- **TASK DIRECTIONS**
Reproduce every line of the records verbatim, leaving out the pictures.

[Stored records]
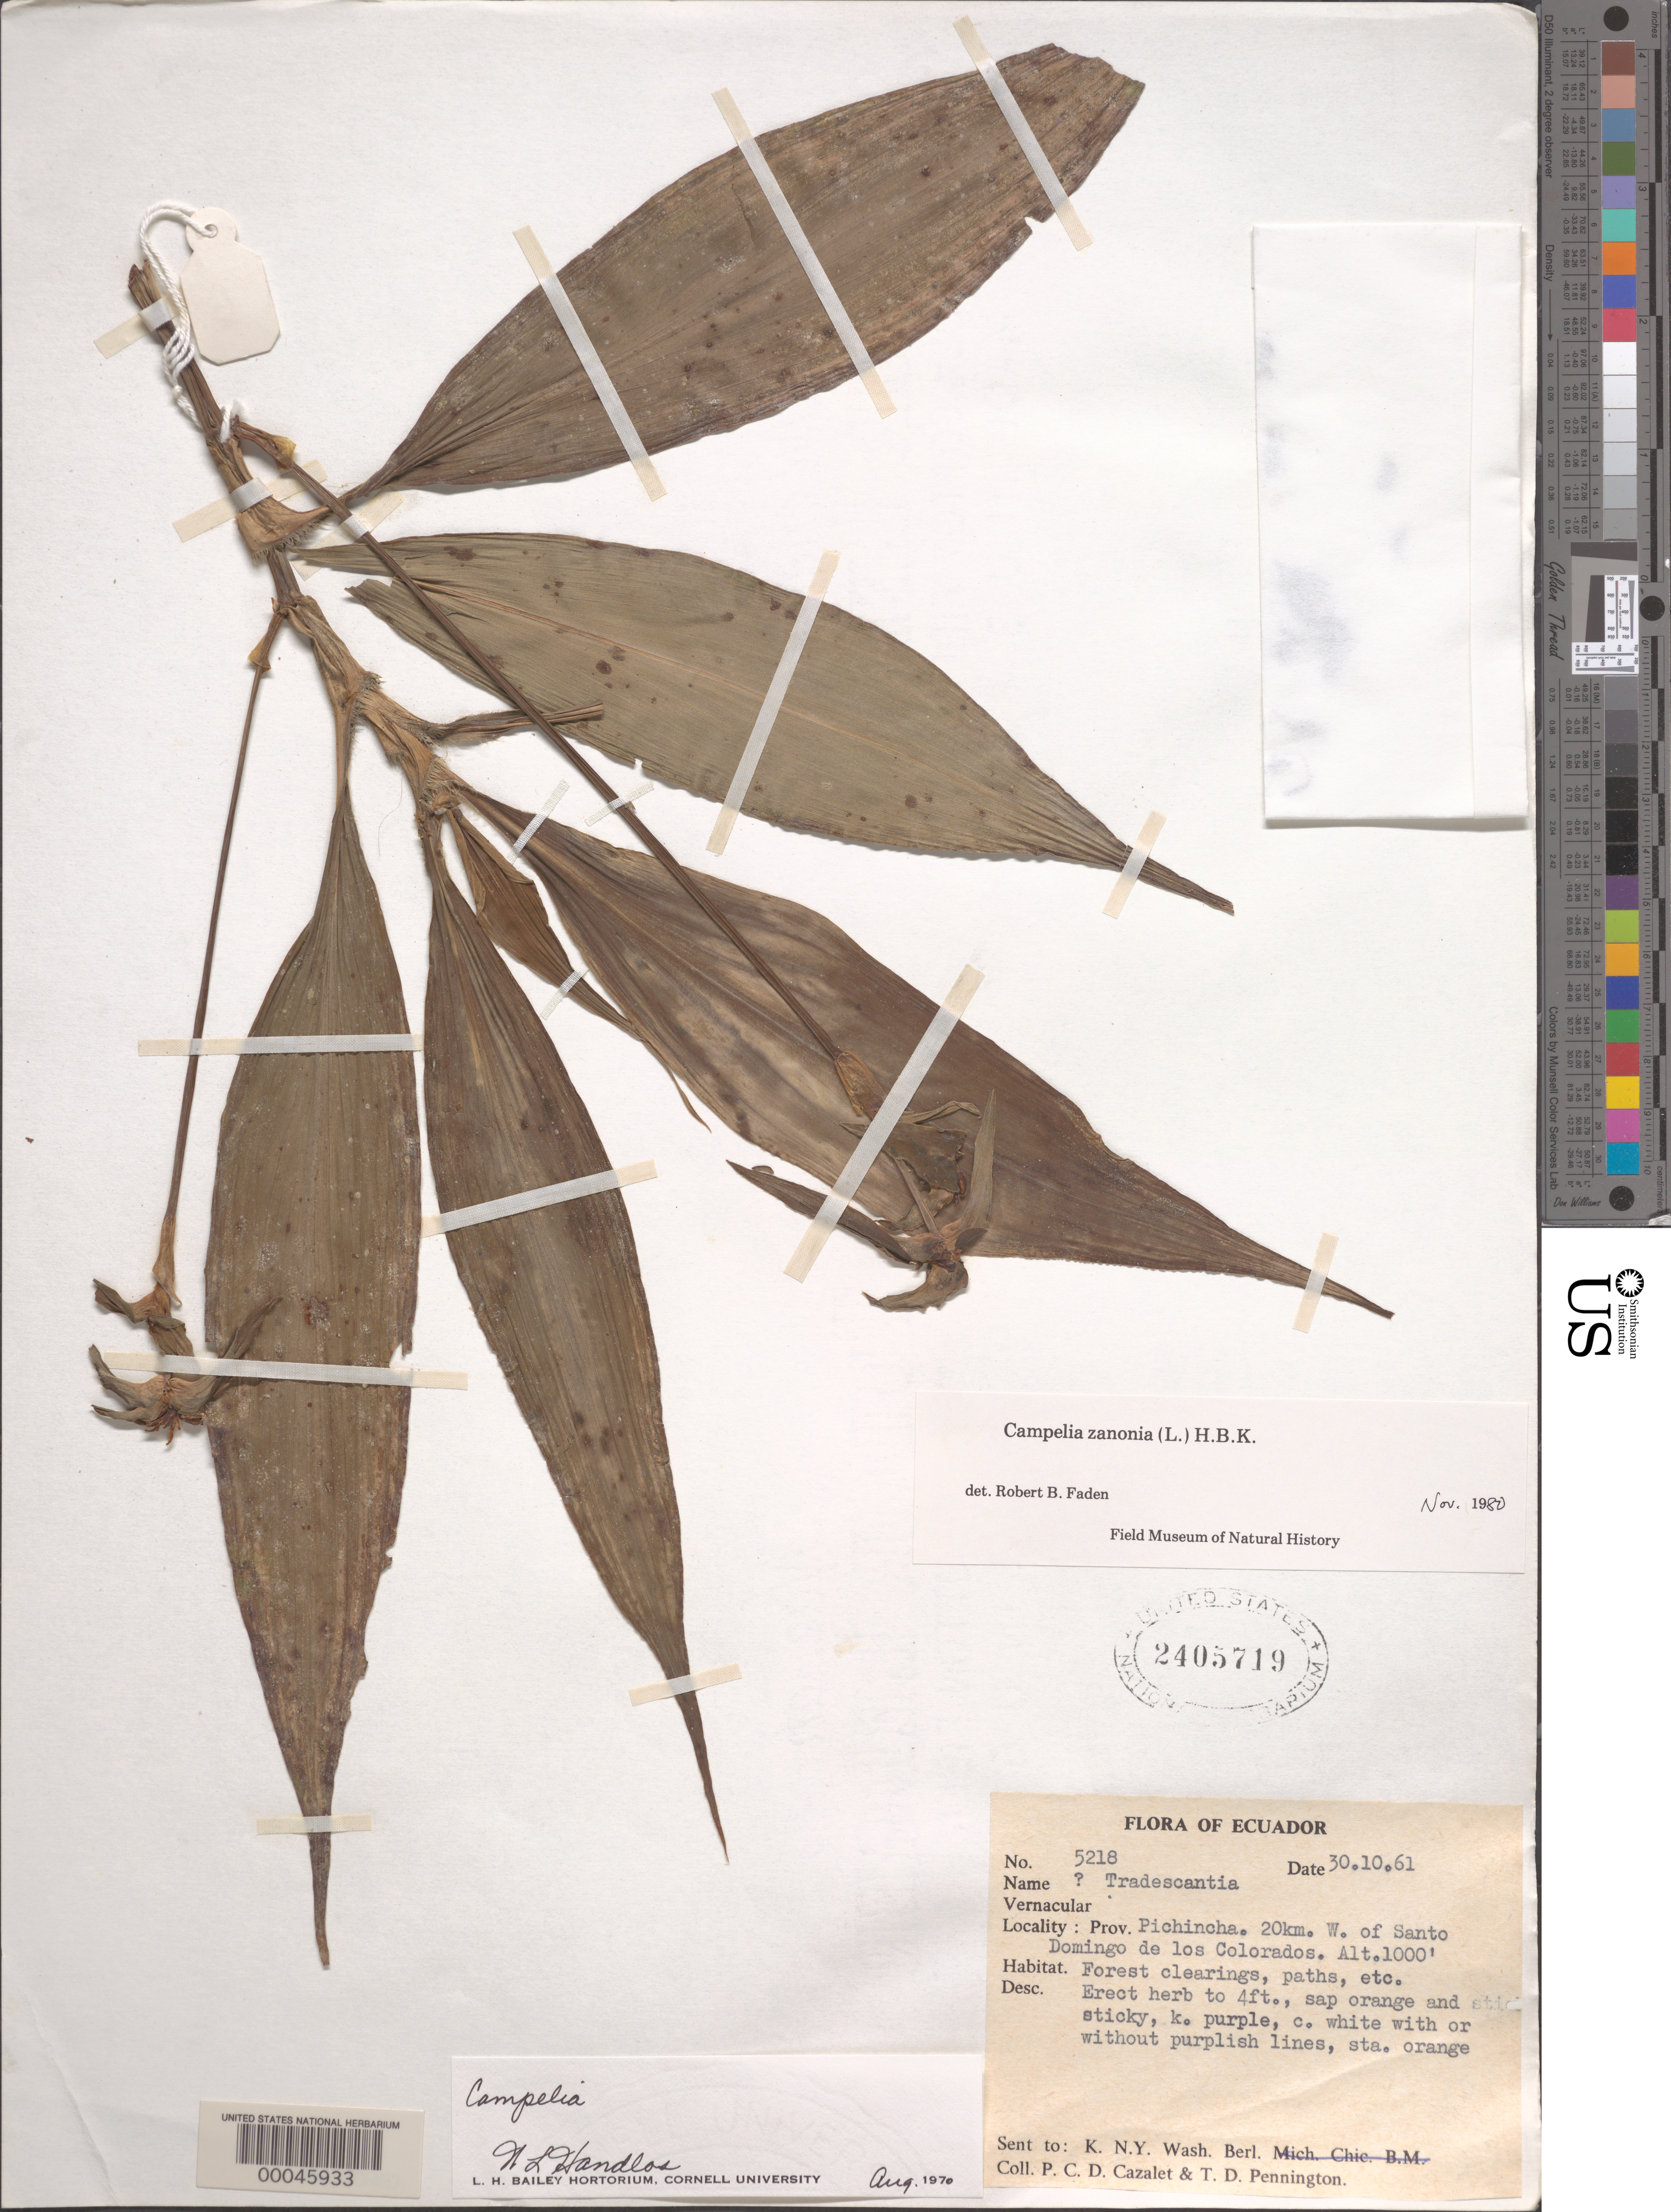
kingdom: Plantae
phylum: Tracheophyta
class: Liliopsida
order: Commelinales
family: Commelinaceae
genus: Tradescantia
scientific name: Tradescantia zanonia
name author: (L.) Sw.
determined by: Faden, Robert B., (US), Smithsonian Institution - National Museum of Natural History (UNITED STATES)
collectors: P. Cazalet & T. D. Pennington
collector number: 5218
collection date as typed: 30 Oct 1961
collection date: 1961-10-30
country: Ecuador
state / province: Pichincha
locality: W of Santo Domingo de los Colorados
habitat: Forest clearing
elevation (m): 305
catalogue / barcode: US 2405719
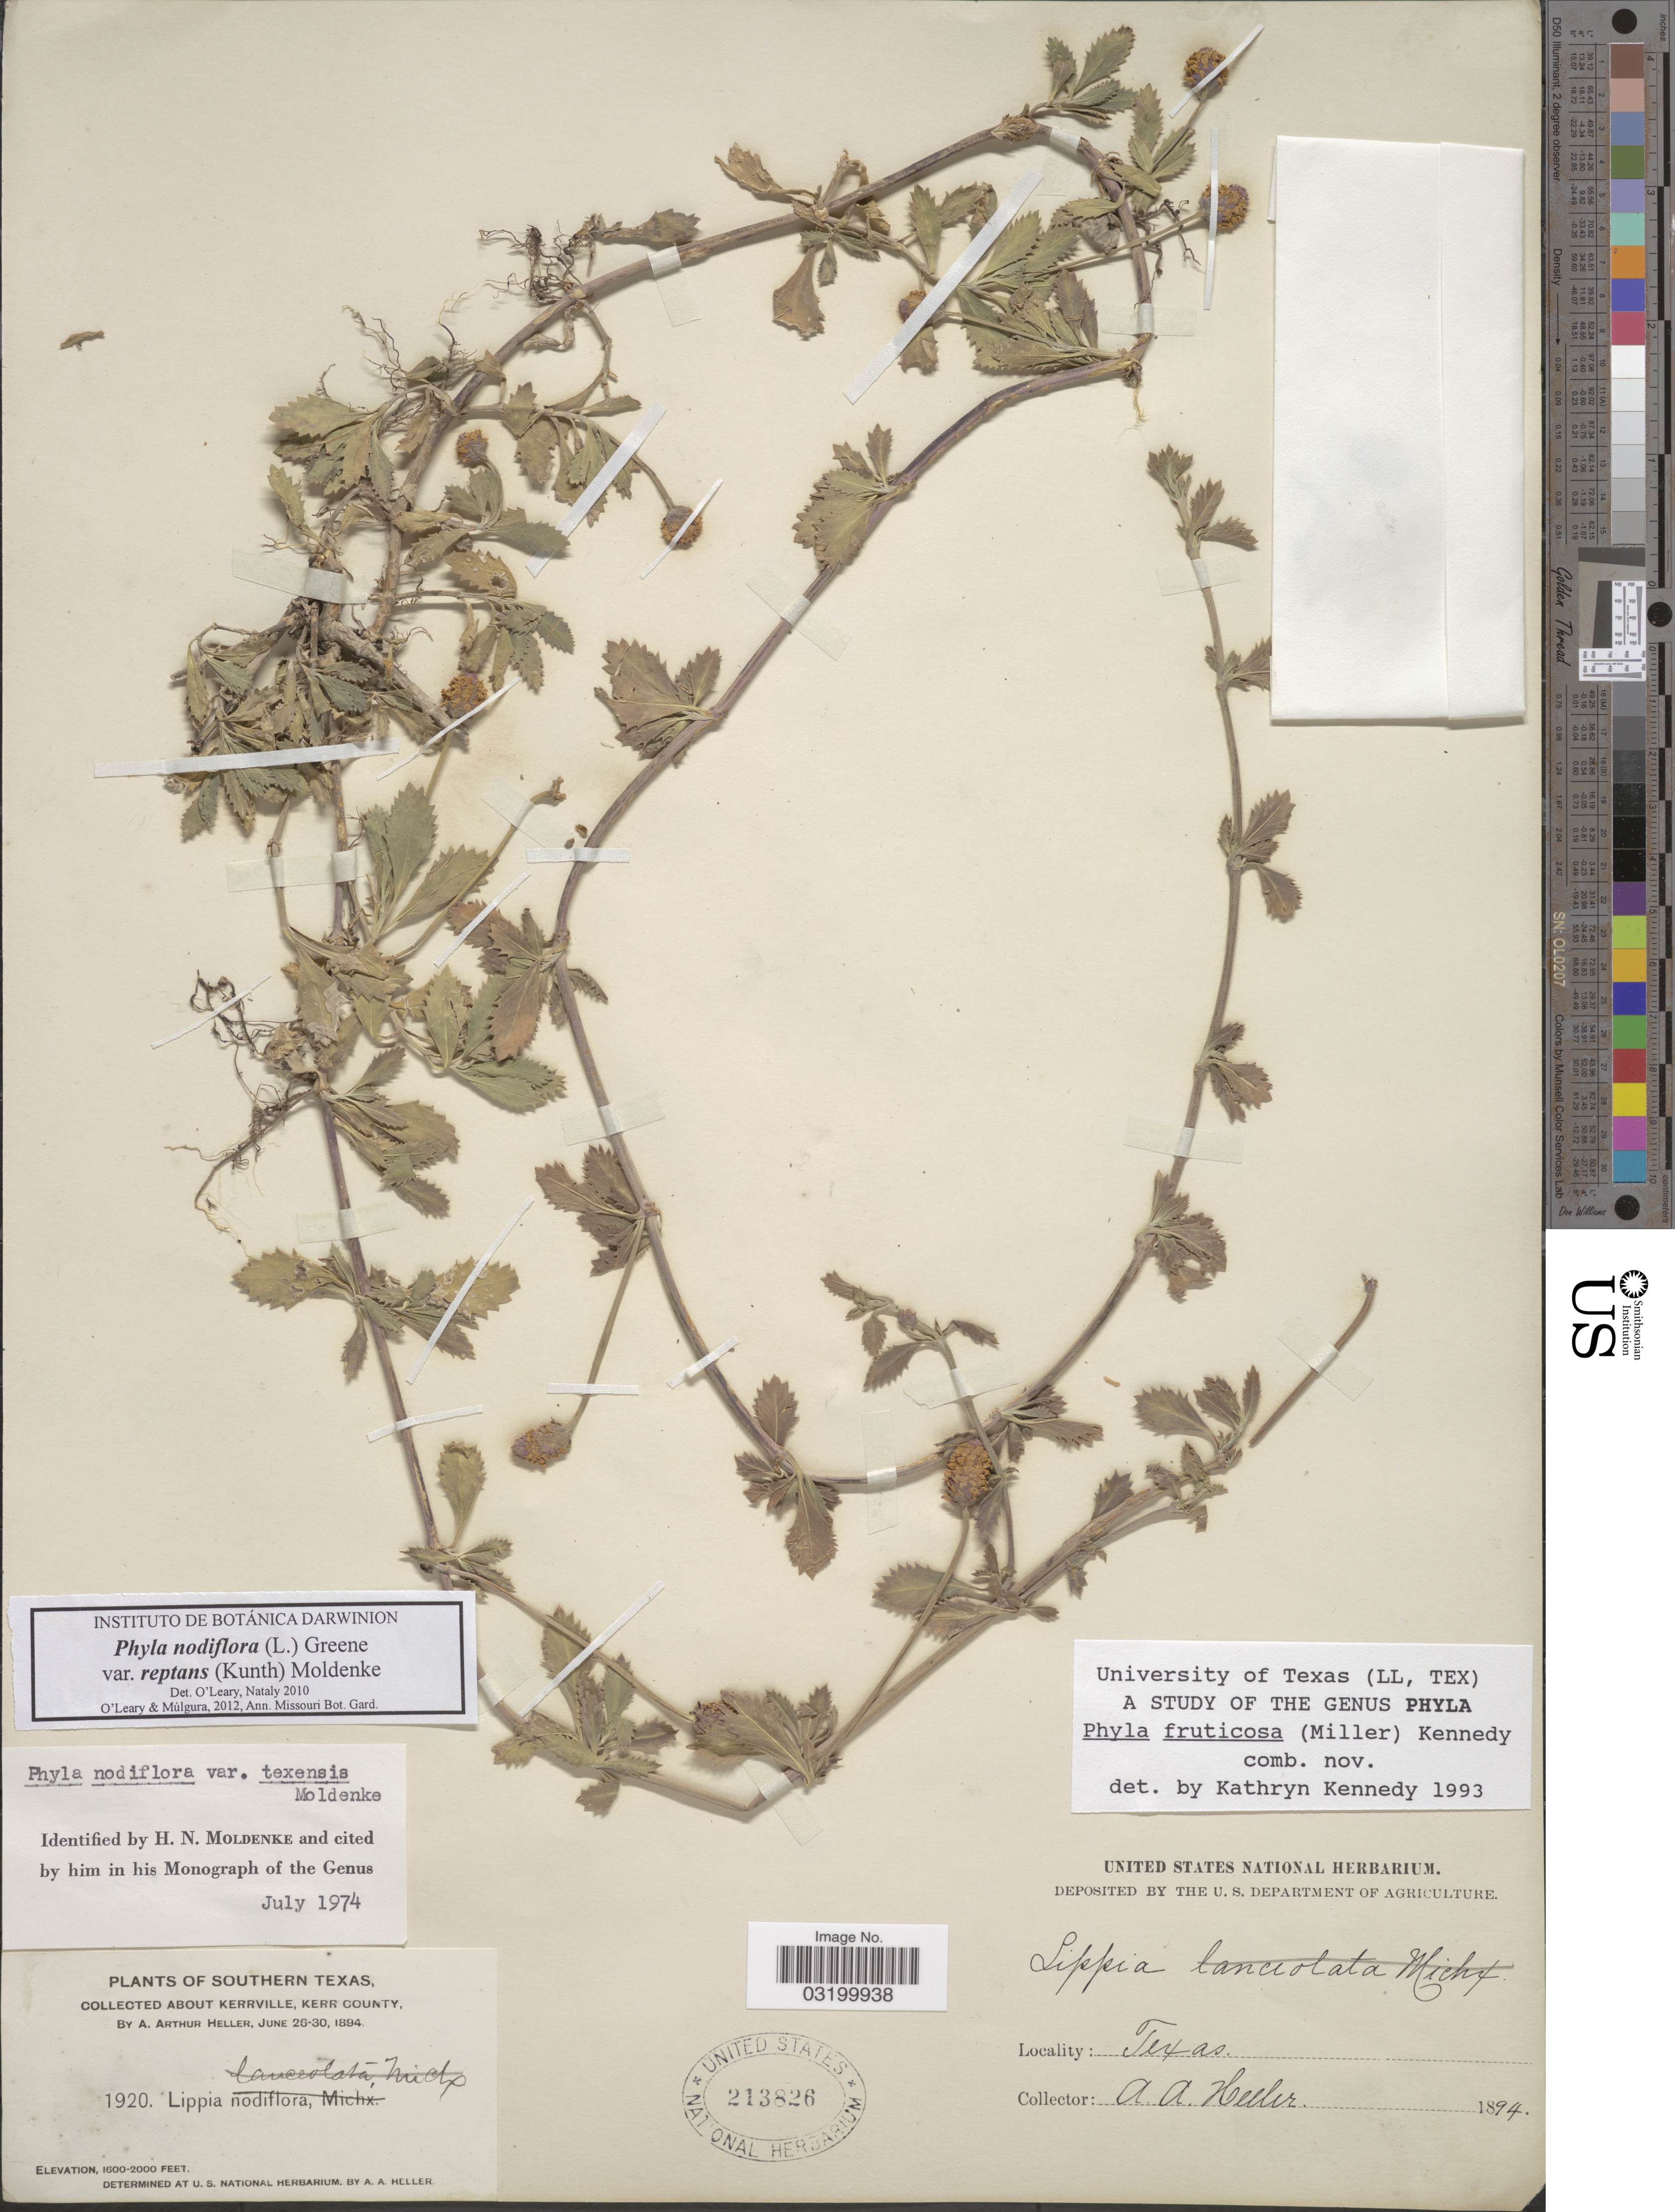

- **TASK RESULT**
kingdom: Plantae
phylum: Tracheophyta
class: Liliopsida
order: Commelinales
family: Commelinaceae
genus: Tradescantia
scientific name: Tradescantia zanonia
name author: (L.) Sw.
determined by: Faden, Robert B., (US), Smithsonian Institution - National Museum of Natural History (UNITED STATES)
collectors: P. Cazalet & T. D. Pennington
collector number: 5218
collection date as typed: 30 Oct 1961
collection date: 1961-10-30
country: Ecuador
state / province: Pichincha
locality: W of Santo Domingo de los Colorados
habitat: Forest clearing
elevation (m): 305
catalogue / barcode: US 2405719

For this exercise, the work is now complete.